Глубокую неприязнь Достоевского к заимодавцам питал его личный, хорошо известный опыт отношений с кредиторами, но в конечном счете ее корни восходили к давней культурной и религиозной традиции, простиравшейся далеко за пределы России. Еще Аристотель осуждал ростовщичество как несправедливое и неестественное явление, поскольку «проценты – это деньги, порождаемые деньгами», а деньги представляют собой произвольное средство обмена, которому не пристало размножаться. Библейское и христианское осуждение ростовщичества допускало исключения при определенных обстоятельствах, но эта деятельность все же считалась несовместимой с жизнью в мирном сообществе[120]

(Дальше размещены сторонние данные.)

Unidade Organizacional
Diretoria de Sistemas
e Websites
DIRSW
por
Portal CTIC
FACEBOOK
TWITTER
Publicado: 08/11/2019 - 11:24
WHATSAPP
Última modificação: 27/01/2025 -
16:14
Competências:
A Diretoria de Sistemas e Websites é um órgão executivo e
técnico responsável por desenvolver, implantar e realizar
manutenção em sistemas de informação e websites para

. Само русское понятие «ростовщик» являлось бранным словом, которое легко могло повлечь за собой иск за оскорбление и клевету[121]. В короткой анонимной повести конца XVII века изображается ростовщик, который сразу после погребения попал в ад; его участь изменилась к лучшему лишь после того, как его вдова пожертвовала все его состояние церкви и бедным, но и то лишь после продолжительного торга, посредником в котором выступал скоморох. Фигурирующий в этой повести дьявол – злобное и коварное существо – мало чем отличается от самого ростовщика, а торг очень похож на процедуру взыскания долга[122]. В художественной литературе XIX века, например в рассказе Николая Некрасова 1841 года, ростовщичество сопряжено с «зачерствением» души и ассоциируется с местью и сексуальным хищничеством: заимодавец соблазняет свою жертву – умелого и скромного мастерового – беспроцентным займом, подстроив все так, чтобы тот со временем разорился, а сам кредитор завладел бы его женой[123]. В наши дни как экономисты, так и неспециалисты в целом сходятся во мнении, что низкие процентные ставки отражают «здравомыслие и нравственную силу» нации[124].Время от времени притесняемые должники брали дело в свои руки. Едва прикрытая угроза народного насилия отражена в одной из пьес Островского, опубликованной в 1872 году. Ее персонаж из низов московского среднего класса заявляет: «Надо этих процентщиков грабить, братец ты мой, потому не пей чужую кровь»[125]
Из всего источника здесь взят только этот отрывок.